“…Az ileride karşı sırada büyük bir tabelada “Uğur Berberi” yazıyordu. Karşıya geçti. İçerde uzun boylu, uzun boyunlu, düşük bıyıklı, orta yaşlı, sert yüzlü berber ayakta durmuş elindeki usturayı durmadan kılavlıyordu. Poyraz Musa’nın bunu gözü tutmuştu. Bu tip insan berberlerin en konuşkanı olabilirdi. Kapıya yöneldi…” 1
Yaşar Kemal, 2017
Poyraz Musa’nın ilk kez geldiği mahalledeki olayları, kişileri ve mahallenin eğilimini öğrenmek için girdiği dükkân, berber dükkânıdır. Berber dükkânları, sosyal hayatın kalbinin attığı, her konunun konuşulduğu, fikir alışverişinin yapıldığı, gerçek hayatın tanıtıldığı, dostlukların kurulduğu mekânlardır.2 Bu sebeptendir ki, !F Festivali “Türkiye’den Kısalar” türünde yer alan Tapınak Şövalyeleri, tek mekânda çekilmiş olup mahalle berberi tercih edilmiştir.

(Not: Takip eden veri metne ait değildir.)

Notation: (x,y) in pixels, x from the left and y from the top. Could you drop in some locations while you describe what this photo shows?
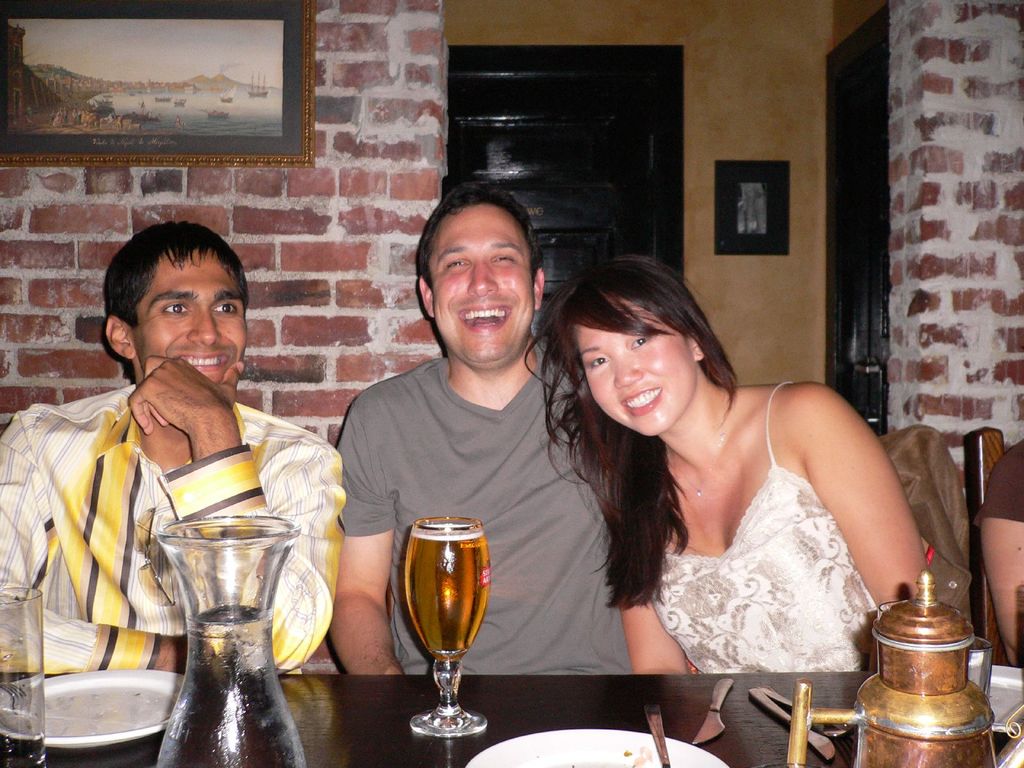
These people (46,489) are sitting on chairs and smiling. On this chair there is a jacket (896,466). In-front of these people (717,466) there is a table (440,767), on this table (449,761) we can see plates (168,682), glasses (457,712), knives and things (188,719). Pictures (763,235) are on the wall (402,88). Background (384,79) we can see brick walls (963,349) and doors (568,222).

Kısa film, berber dükkânında tıraş olan Süleyman (Mehmet Özgür), berber Yüksel (Sencar Sağdıç) ve dükkânda oturmakta olan Orhan’ın (Cem Zeynel Kılıç) sohbetlerini konu alır. Berber sohbeti, müşteri veya müşterilerle berberin beraberce geliştirdiği bir performanstır. Kâh diyalog sanatının, kâh retoriğin, kâh efsane ve hikâye anlatıcılığının, kâh palavracılığın önemli bir dalıdır.3 Filmde, anlatıcı berber koltuğunda oturan Süleyman’dır. Süleyman, günümüz Türkiye’sinin muhafazakâr profilini oldukça abartısız ve doğru biçimde yansıtan bir karakterdir. Her ne kadar Süleyman’a göre daha sorgulayan, araştıran ve okuyan Orhan olsa da akıl veren yine Süleyman’dır. Toplumda kabul gören Süleyman, bu sebepten filmde sözü geçen konumundadır. Berber Yüksel ise diğer iki karaktere göre daha arka plandadır. Adeta bir moderatör gibi Süleyman ve Orhan arasında bir köprü kurar. Kuma alma üzerine konuşulduğu sırada, dükkânın kapısına bir kadın gelir ve Yüksel, kadını kızarak kovar. Bu durum Yüksel’in gizli dünyasına ilişkin bir mesaj içerir. Bu mesajın, karanlık bir sokakta verilmesi aslında Yüksek’in karanlık yanını ifade eder. Yüksel’in ve diğerlerinin kuma almayı eleştirdiği sırada gerçekleşen bu sahne, özünde Yüksel’in sahip olduğu gerçeklik olarak yorumlanabilir. Bundan dolayı muhafazakâr Süleyman’ı, sorgulayan Orhan’ı ve dindar görünen Yüksel’i, berber aynasından gördüğümüz sahne; adeta topluma tutulan bir aynadır.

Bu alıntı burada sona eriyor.